Copy the material below line for line without changing anything. Leave the pictures out of your copy.

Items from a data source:
<<<<
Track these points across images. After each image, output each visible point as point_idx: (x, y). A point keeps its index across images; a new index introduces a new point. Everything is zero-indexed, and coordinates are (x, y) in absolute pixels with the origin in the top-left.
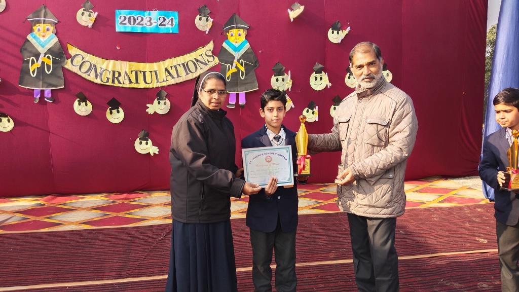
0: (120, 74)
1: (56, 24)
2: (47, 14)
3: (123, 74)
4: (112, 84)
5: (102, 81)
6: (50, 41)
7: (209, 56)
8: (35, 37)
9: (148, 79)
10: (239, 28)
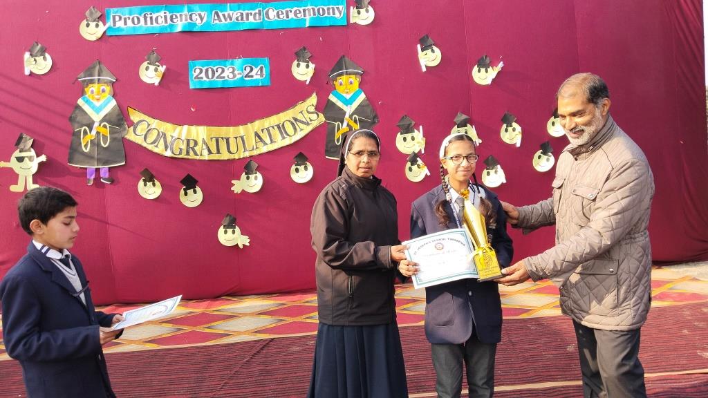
0: (196, 143)
1: (113, 83)
2: (102, 72)
3: (200, 142)
4: (186, 157)
5: (173, 153)
6: (106, 104)
7: (312, 113)
8: (87, 102)
9: (233, 149)
10: (350, 74)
>>>>
Answer below:
Track these points across images. After each image, output each visible point as point_idx: (x, y). A point keeps its index across images; a new index introduces a new point. Everything is zero-indexed, and coordinates are (x, y) in absolute pixels with the origin in the top-left.
0: (120, 74)
1: (56, 24)
2: (47, 14)
3: (123, 74)
4: (112, 84)
5: (102, 81)
6: (50, 41)
7: (209, 56)
8: (35, 37)
9: (148, 79)
10: (239, 28)
0: (196, 143)
1: (113, 83)
2: (102, 72)
3: (200, 142)
4: (186, 157)
5: (173, 153)
6: (106, 104)
7: (312, 113)
8: (87, 102)
9: (233, 149)
10: (350, 74)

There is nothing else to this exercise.